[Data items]
• • • • •
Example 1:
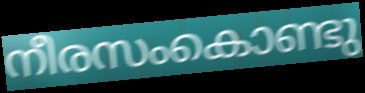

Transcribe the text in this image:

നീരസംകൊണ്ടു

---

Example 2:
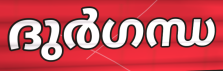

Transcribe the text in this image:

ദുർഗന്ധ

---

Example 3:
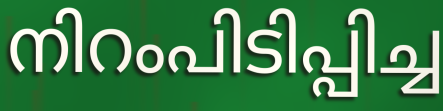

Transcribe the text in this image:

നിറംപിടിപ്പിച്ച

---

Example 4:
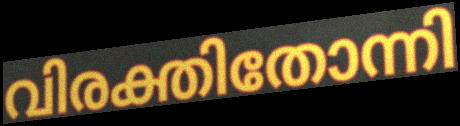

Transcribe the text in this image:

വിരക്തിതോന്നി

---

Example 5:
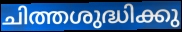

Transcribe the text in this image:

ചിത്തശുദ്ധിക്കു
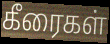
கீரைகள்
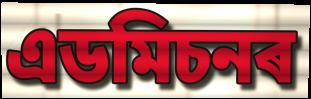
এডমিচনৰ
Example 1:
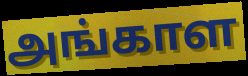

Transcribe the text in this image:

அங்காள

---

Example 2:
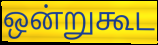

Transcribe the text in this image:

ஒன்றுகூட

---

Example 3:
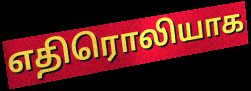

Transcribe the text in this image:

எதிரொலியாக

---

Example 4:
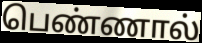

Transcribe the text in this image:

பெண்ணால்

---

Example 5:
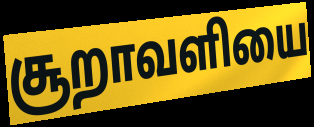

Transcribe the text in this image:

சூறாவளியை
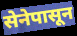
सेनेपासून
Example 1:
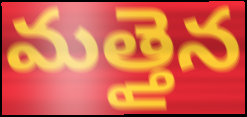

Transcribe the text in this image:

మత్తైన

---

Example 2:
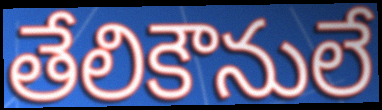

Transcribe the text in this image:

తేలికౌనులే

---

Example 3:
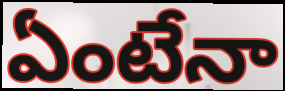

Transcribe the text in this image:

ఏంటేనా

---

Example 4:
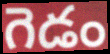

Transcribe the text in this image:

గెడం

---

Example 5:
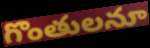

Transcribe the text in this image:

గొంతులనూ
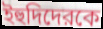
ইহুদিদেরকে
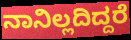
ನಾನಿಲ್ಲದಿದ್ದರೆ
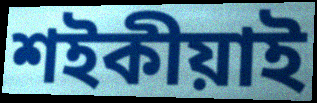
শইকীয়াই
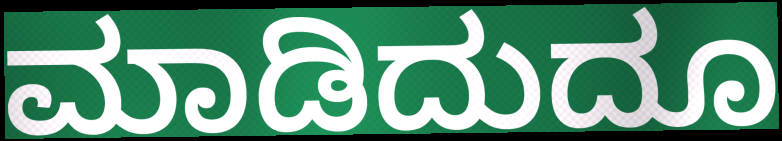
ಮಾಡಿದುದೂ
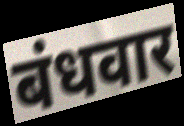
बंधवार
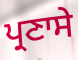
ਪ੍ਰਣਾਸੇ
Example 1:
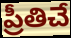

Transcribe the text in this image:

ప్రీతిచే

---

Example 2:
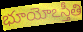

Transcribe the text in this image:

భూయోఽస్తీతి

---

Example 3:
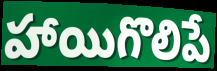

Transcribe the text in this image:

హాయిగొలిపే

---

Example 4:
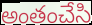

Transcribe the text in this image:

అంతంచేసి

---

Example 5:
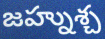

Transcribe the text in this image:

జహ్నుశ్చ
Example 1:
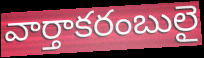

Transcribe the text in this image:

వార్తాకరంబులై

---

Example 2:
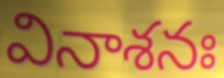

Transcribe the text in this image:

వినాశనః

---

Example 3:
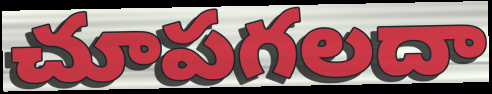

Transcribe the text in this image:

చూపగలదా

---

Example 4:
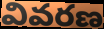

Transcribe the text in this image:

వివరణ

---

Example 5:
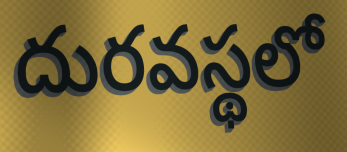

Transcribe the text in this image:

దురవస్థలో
• • • • •
[The problem] Give all of the data above again word for word, leaving out the pictures.

[Final answer]
Example 1:

Transcribe the text in this image:

നീരസംകൊണ്ടു

---

Example 2:

Transcribe the text in this image:

ദുർഗന്ധ

---

Example 3:

Transcribe the text in this image:

നിറംപിടിപ്പിച്ച

---

Example 4:

Transcribe the text in this image:

വിരക്തിതോന്നി

---

Example 5:

Transcribe the text in this image:

ചിത്തശുദ്ധിക്കു
கீரைகள்
এডমিচনৰ
Example 1:

Transcribe the text in this image:

அங்காள

---

Example 2:

Transcribe the text in this image:

ஒன்றுகூட

---

Example 3:

Transcribe the text in this image:

எதிரொலியாக

---

Example 4:

Transcribe the text in this image:

பெண்ணால்

---

Example 5:

Transcribe the text in this image:

சூறாவளியை
सेनेपासून
Example 1:

Transcribe the text in this image:

మత్తైన

---

Example 2:

Transcribe the text in this image:

తేలికౌనులే

---

Example 3:

Transcribe the text in this image:

ఏంటేనా

---

Example 4:

Transcribe the text in this image:

గెడం

---

Example 5:

Transcribe the text in this image:

గొంతులనూ
ইহুদিদেরকে
ನಾನಿಲ್ಲದಿದ್ದರೆ
শইকীয়াই
ಮಾಡಿದುದೂ
बंधवार
ਪ੍ਰਣਾਸੇ
Example 1:

Transcribe the text in this image:

ప్రీతిచే

---

Example 2:

Transcribe the text in this image:

భూయోఽస్తీతి

---

Example 3:

Transcribe the text in this image:

హాయిగొలిపే

---

Example 4:

Transcribe the text in this image:

అంతంచేసి

---

Example 5:

Transcribe the text in this image:

జహ్నుశ్చ
Example 1:

Transcribe the text in this image:

వార్తాకరంబులై

---

Example 2:

Transcribe the text in this image:

వినాశనః

---

Example 3:

Transcribe the text in this image:

చూపగలదా

---

Example 4:

Transcribe the text in this image:

వివరణ

---

Example 5:

Transcribe the text in this image:

దురవస్థలో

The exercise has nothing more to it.